What is needed: Every line from the one containing "font-weight: normal ->" to the end of the records below must be copied exactly, and no pictures may be included.

----------

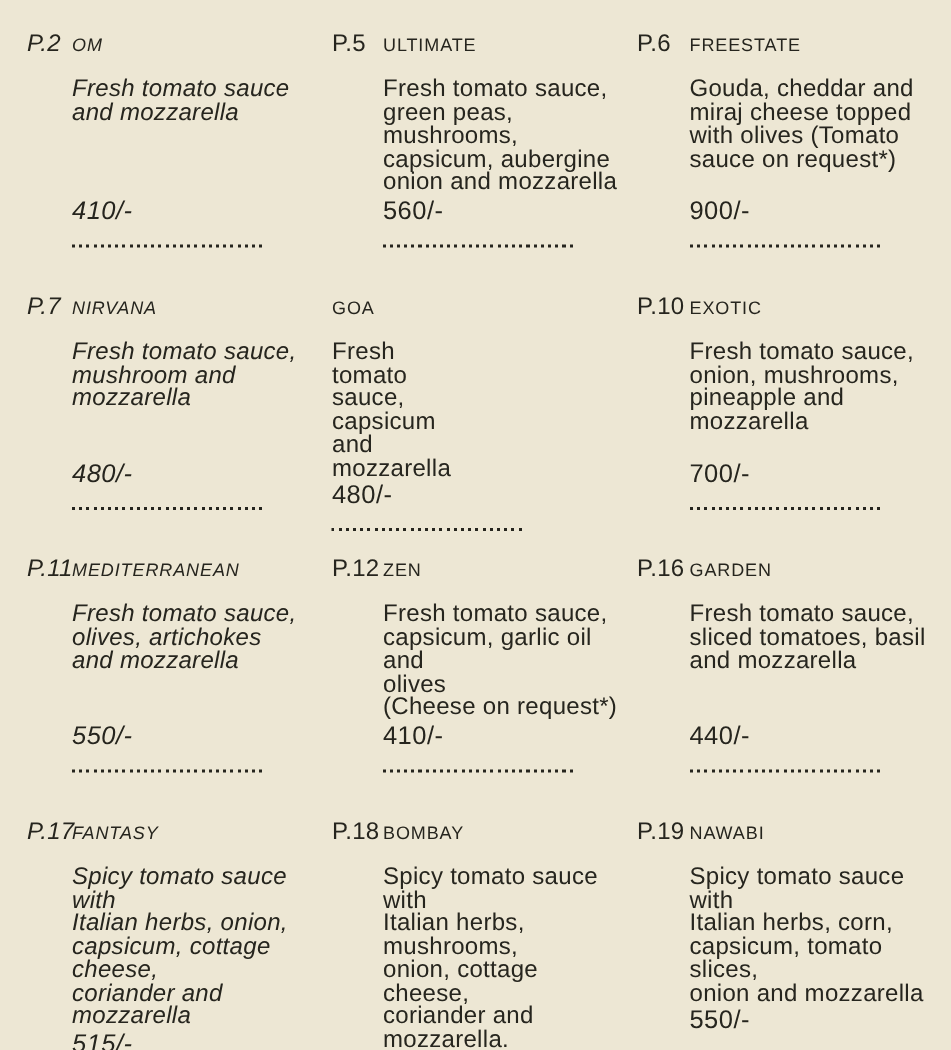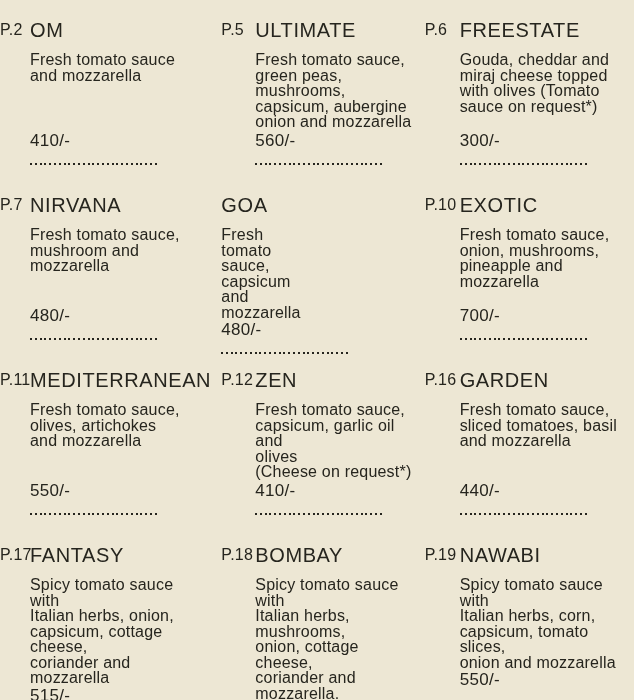"P.2" .cell:nth-child(3n+1) { font-style: none -> italic; padding-left: none -> 18px }
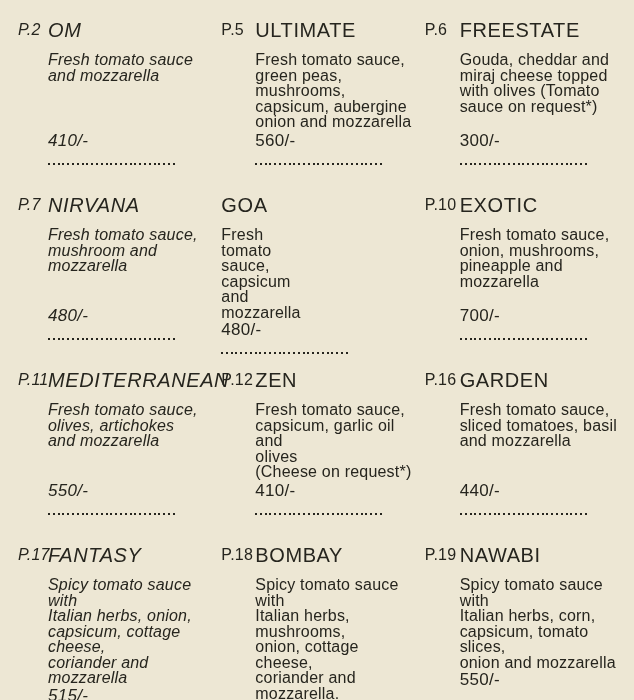"OM" .name { font-size: 20px -> 12px }
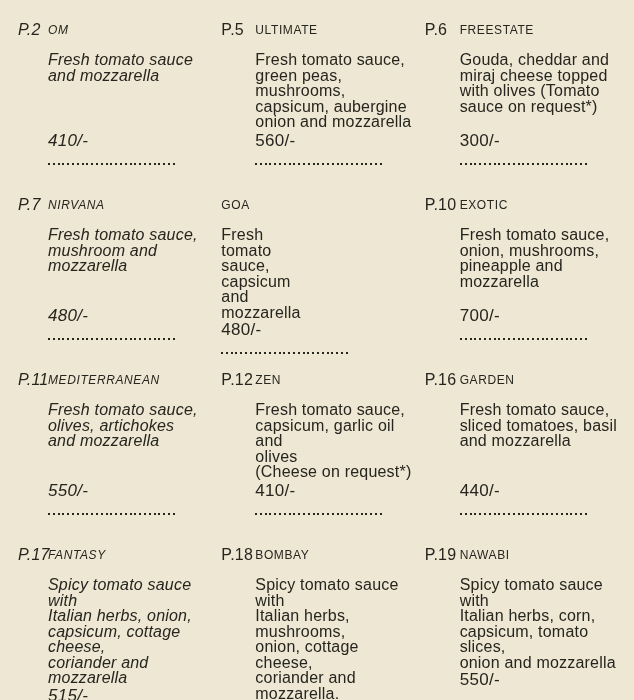"300/-" div.price { text: 300/- -> 900/- }
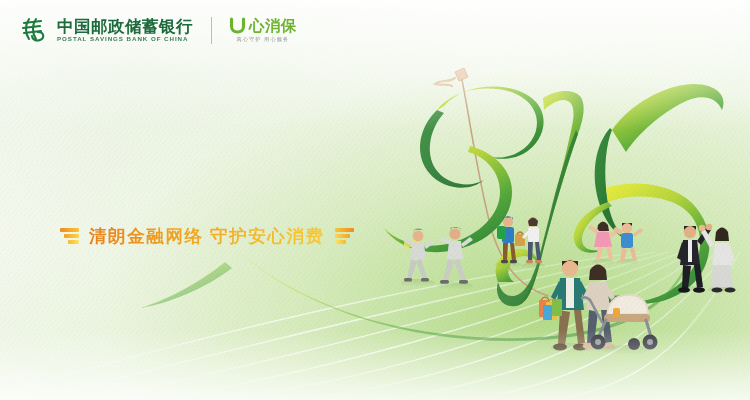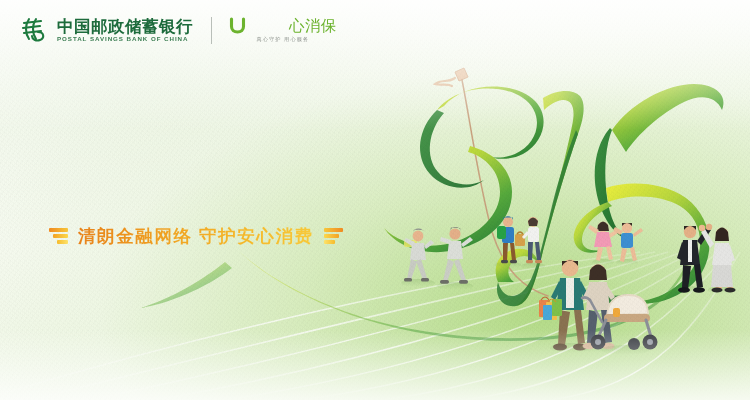"心消保" #xxb-cn { font-weight: normal -> bold; margin-left: 40px -> none }
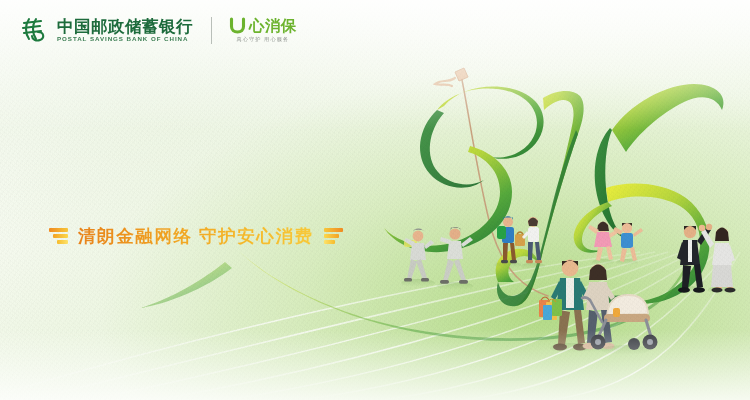"清朗金融网络 守护安心消费" #slogan-row { left: 49px -> 60px }
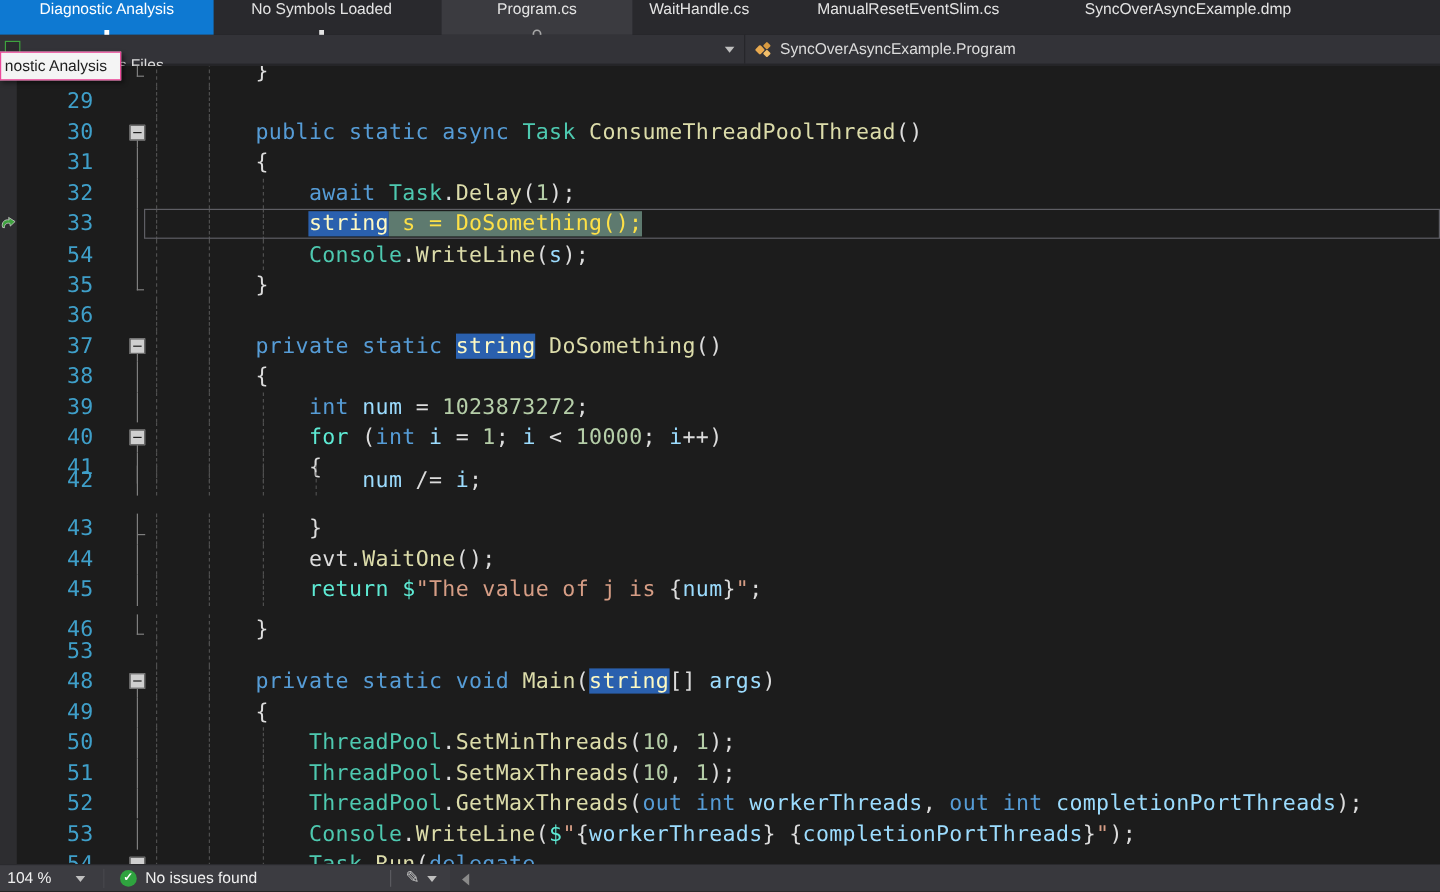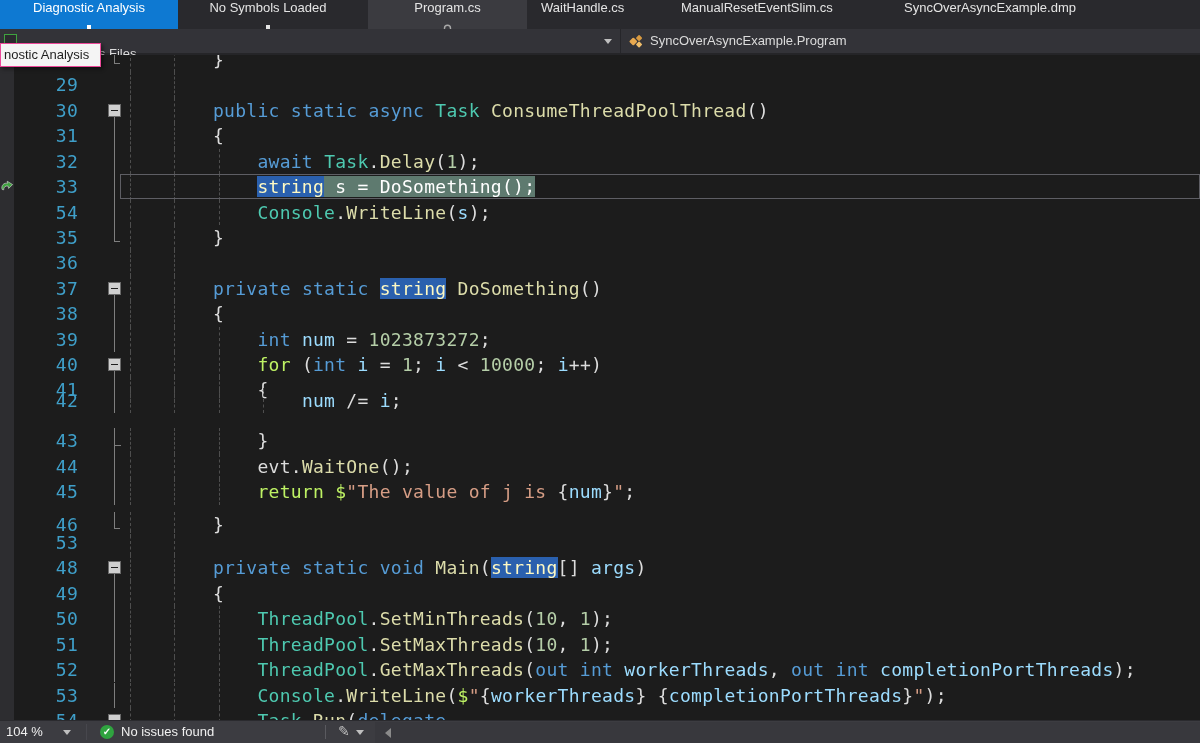"s = DoSomething();" .t-sage { color: #ffffff -> #fde047 }
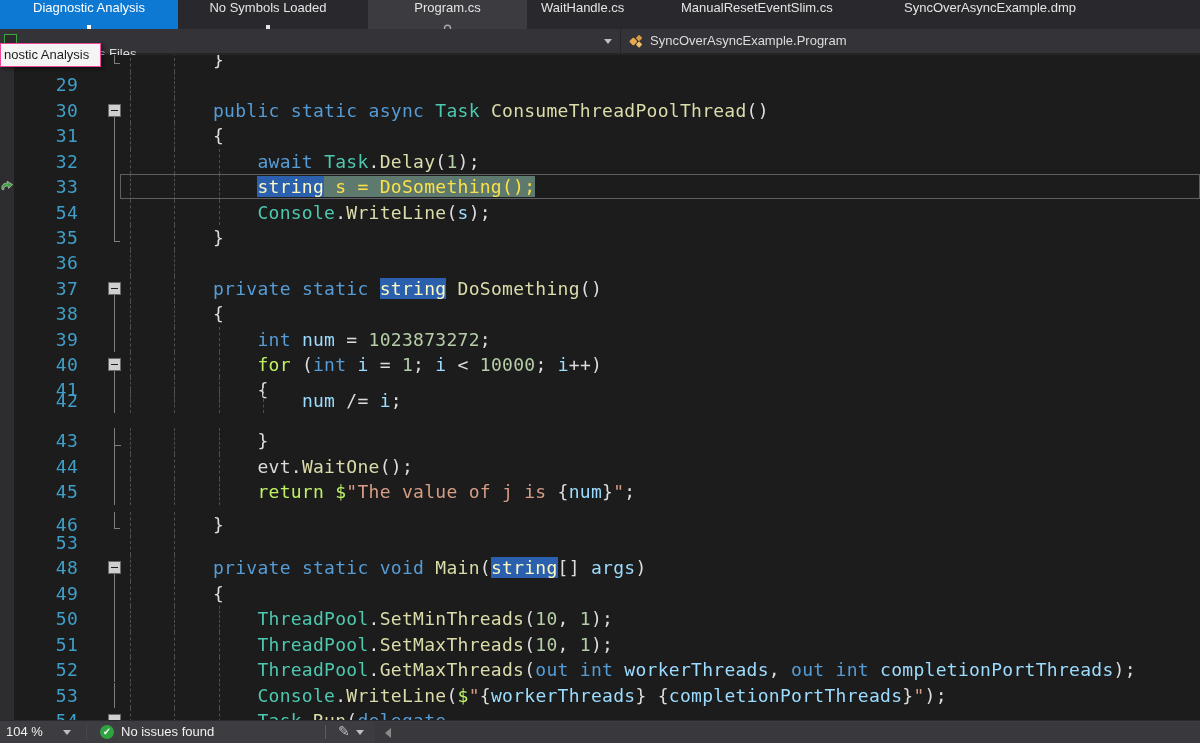"for" .t-ctrl { color: #bef264 -> #5eead4 }
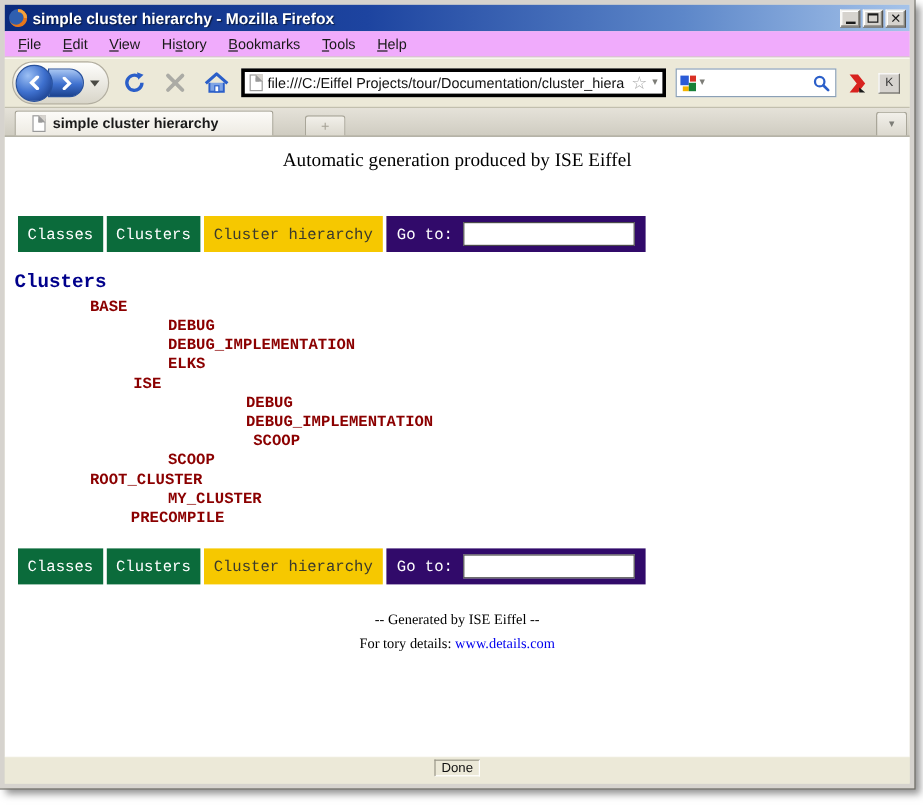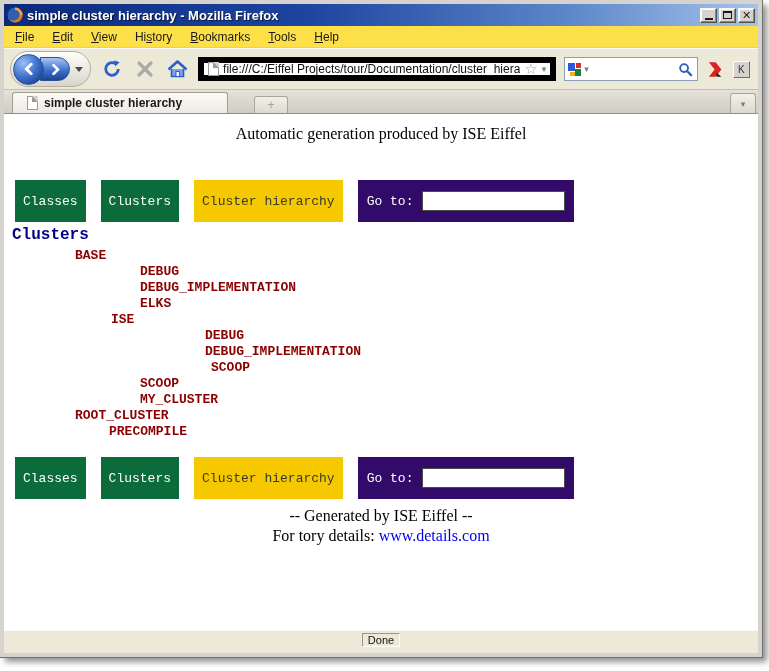"File" .menubar { background: #fde047 -> #f0abfc }
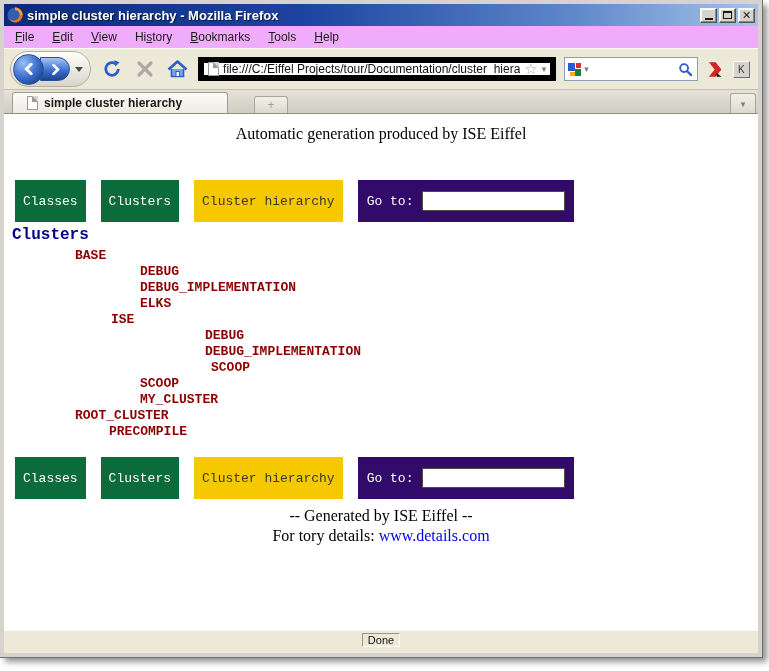"file:///C:/Eiffel" .urlbar { border: 6px solid #000000 -> 3px solid #000000 }
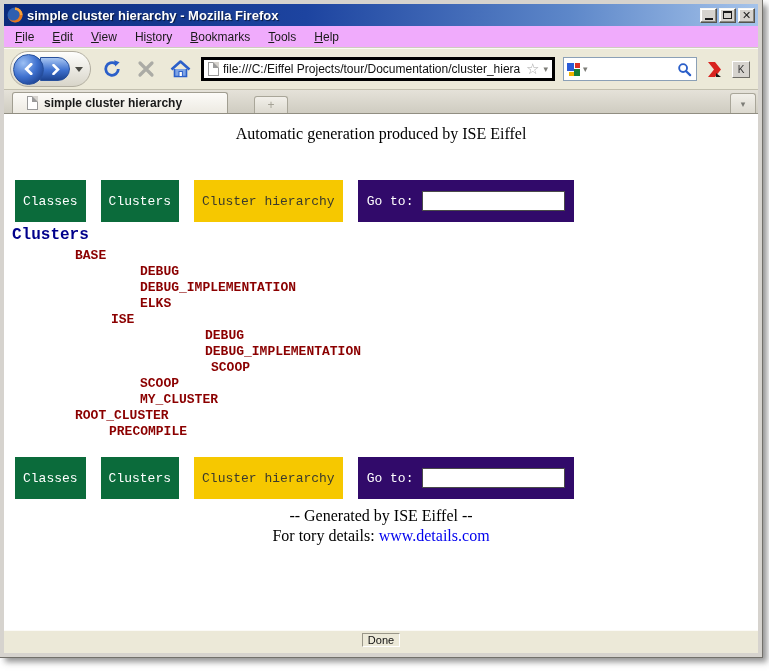"Classes" .btn-row { gap: 15px -> 3px; height: 42px -> 30px }
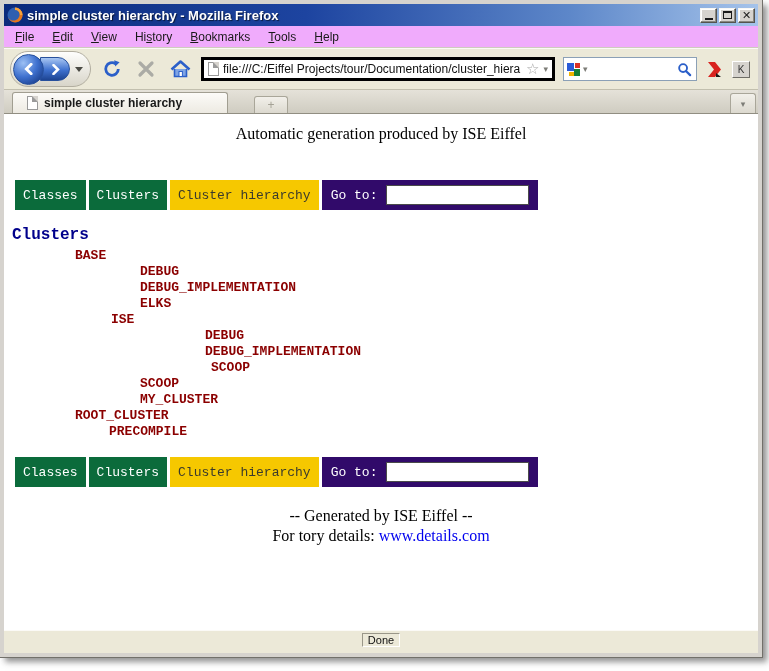"MY_CLUSTER" div.tree-item { order: before "ROOT_CLUSTER" -> after "ROOT_CLUSTER" }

----------

Written reply:
"心消保" #xxb-cn { font-weight: normal -> bold; margin-left: 40px -> none }
"清朗金融网络 守护安心消费" #slogan-row { left: 49px -> 60px }
"s = DoSomething();" .t-sage { color: #ffffff -> #fde047 }
"for" .t-ctrl { color: #bef264 -> #5eead4 }
"File" .menubar { background: #fde047 -> #f0abfc }
"file:///C:/Eiffel" .urlbar { border: 6px solid #000000 -> 3px solid #000000 }
"Classes" .btn-row { gap: 15px -> 3px; height: 42px -> 30px }
"MY_CLUSTER" div.tree-item { order: before "ROOT_CLUSTER" -> after "ROOT_CLUSTER" }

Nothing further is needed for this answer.